*Directive*
Revise the data from the line containing "The chart shows" through the end of the data, inclusive, by replacing "chart" with "graph" and leaving everything else unchanged.
Records to use Block Start
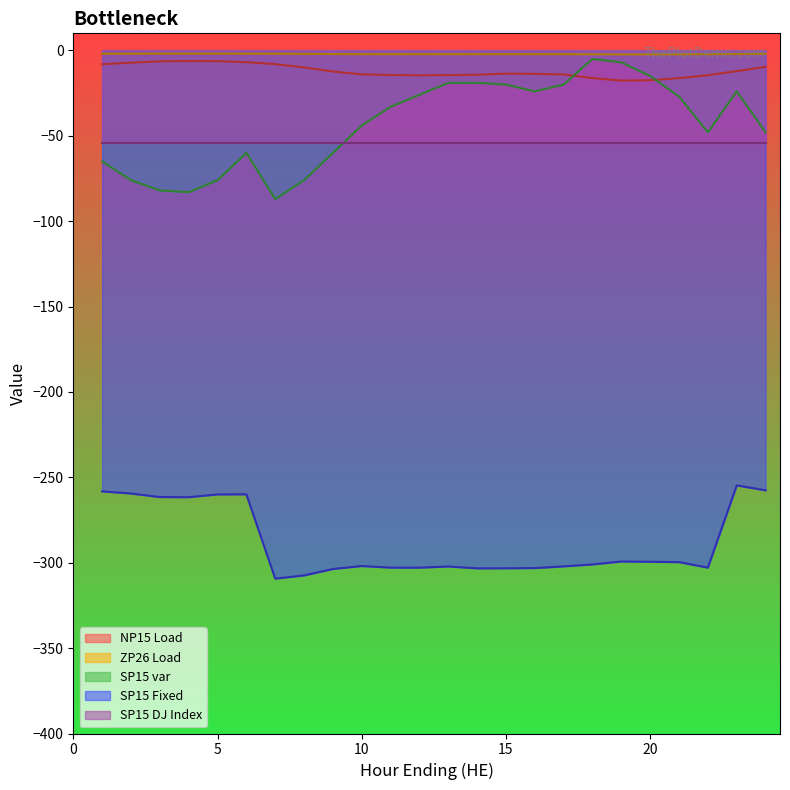

Is it true that SP15 Fixed equals -195.6 at 20?

False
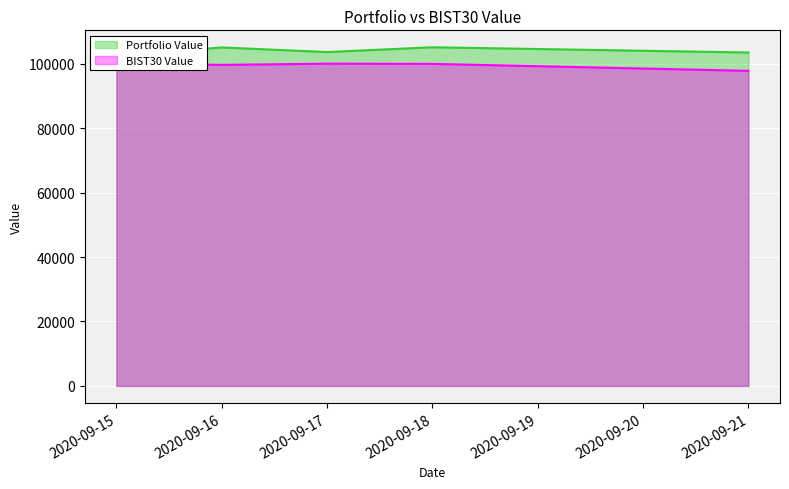

At which category does BIST30 Value reach its first local peak?

2020-09-17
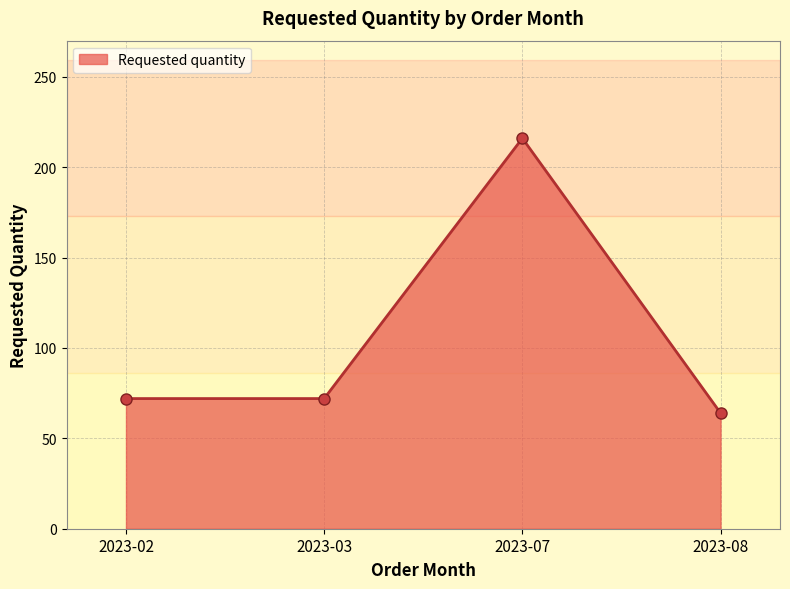

The chart shows a value of 358 at 2023-07. True or false?

False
Records to use Block End
*Response below*
The graph shows a value of 358 at 2023-07. True or false?

False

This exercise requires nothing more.